En fait, la fonction d'acheteur, qui a beaucoup évolué en se spécialisant davantage dans ces prestations intellectuelles, travaille de plus en plus étroitement avec les services marketing, avec au final une mission de régulation plus qu'un pouvoir de décision. «Les agences, elles-mêmes, comprennent mieux le rôle des directions achat. En tout cas elles l'acceptent mieux», estime Nicolas Robert, directeur général du Hub, cabinet spécialisé dans l'optimisation de l'efficacité des investissements marketing des annonceurs. «Il existe une nouvelle génération d'acheteurs qui se positionnent sur le respect des règles du jeu luttant contre les mauvaises pratiques en interne et se portent garants de la transversalité dans l'entreprise», avance Florence Garnier. 

Prescripteurs

Dans certains cas, les acheteurs peuvent avoir un pouvoir de prescription, tant vis à vis des agences («Les services de la SNCF et Schneider Electric nous ont recommandé à leurs départements communication ou à leurs filiales à l'étranger», confie Antoine Lesec, de Being) que des cabinets de choix d'agence («Chez Carrefour, c'est la direction achat qui est venue nous chercher», explique Fabrice Valmier, de VT Scan).
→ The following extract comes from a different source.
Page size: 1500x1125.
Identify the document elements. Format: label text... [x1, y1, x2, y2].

Ils savent même parfois faire des préconisations plutôt inattendues de leur part: «Dans le cadre de l'appel d'offres que nous avons mené pour Aéroports de Paris, le service achat a recommandé des postes de consultants supplémentaires pour être plus efficaces», raconte Stéphanie Pitet (Pitchville). L'exception sans doute qui confirme la règle...
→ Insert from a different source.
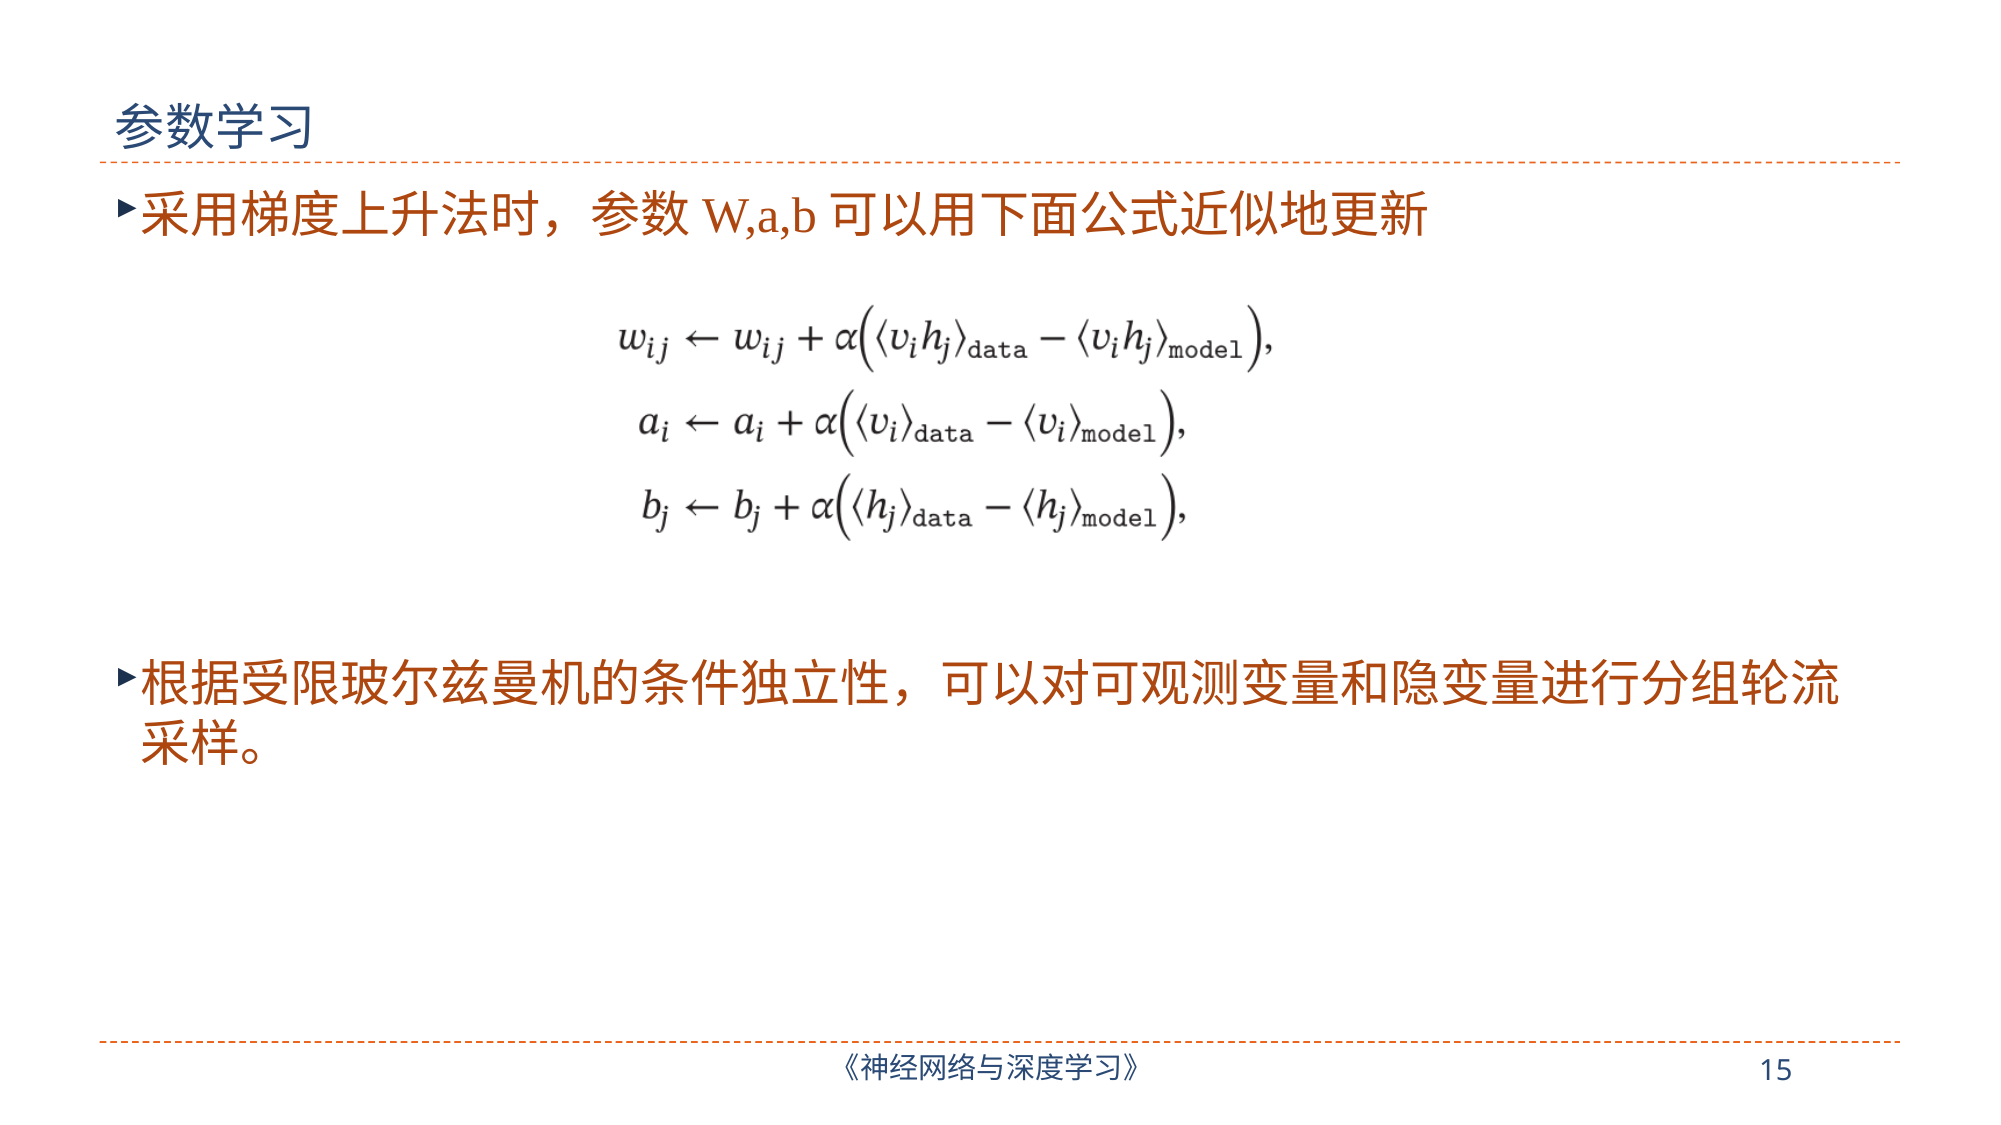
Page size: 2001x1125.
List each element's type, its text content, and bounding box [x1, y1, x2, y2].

title 参数学习 [99, 24, 1900, 164]
list 采用梯度上升法时，参数W,a,b可以用下面公式近似地更新 根据受限玻尔兹曼机的条件独立性，可以对可观测变量和隐变量进行分组轮流采样。 [99, 174, 1900, 1006]
picture [587, 281, 1313, 563]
Sans céder à ce tableau idyllique, les services achats ont tout de même le mérite, de l'avis de la majorité des professionnels, de participer à une plus grande transparence. Ils aident certes à optimiser les budgets souvent en baisse du marketing, mais surtout ils permettent de mieux structurer et décomposer la prestation en se basant sur des critères factuels, offrant ainsi moins de prise aux incompréhensions, souvent sources de conflits voire de litiges entre agence et annonceur. 

Apprivoisement mutuel

En interne, les plus affûtés apportent aux équipes marketing d'autres filiales ou marchés de leur groupe une précieuse expérience, par exemple dans le libellé des contrats, la gestion de la propriété intellectuelle ou le process et la logistique. «Leur valeur ajoutée réside dans leur capacité à décortiquer un dossier. Le service achat nous permet de mieux comprendre le détail de la prestation en tenant compte de la séniorité des consultants, des horaires déclarés... Et il valide au final la rédaction des prestations», remarque David Garbous (Fleury Michon). Cet autre regard, cette autre manière de travailler permet aussi «de mieux structurer les honoraires et de rationnaliser la rémunération», selon Nicolas Robert (Le Hub).

La relation semble s'être apaisée, estiment certains acheteurs: «Au début, les agences étaient surprises, sans doute. Il a fallu s'apprivoiser. Mais quand la relation est régulière et que nous sommes partie prenante de l'équipe projet, les agences voient la valeur ajoutée que nous apportons. Nous pouvons être une utile courroie de transmission en incitant les équipes marketing à mieux spécifier et formaliser leur cahier des charges. Et ayant l'historique de la relation avec les agences, nous identifions aussi mieux leurs points forts», assure Agnès Weinland, responsable achats marketing-communication monde chez Schneider Electric, qui en l'espèce a mis en place depuis cinq ans une «coopération cross-fonctionelle» achat-marketing plutôt inédite (lire l'encadré).

Mais les cas à la Schneider Electric ne sont pas encore légion. «À une époque, où de toute façon, les annonceurs cherchent à payer le moins possible», conclut Vincent Leclabart, «le combat, côté agences, est certes collectif, mais il est avant tout individuel. Cela reste une discussion de gré à gré. Et ce n'est pas seulement une question d'argent, le désir compte aussi. La création n'est pas une commodité. L'idée a un prix. C'est finalement le seul discours que nous ayons à tenir.»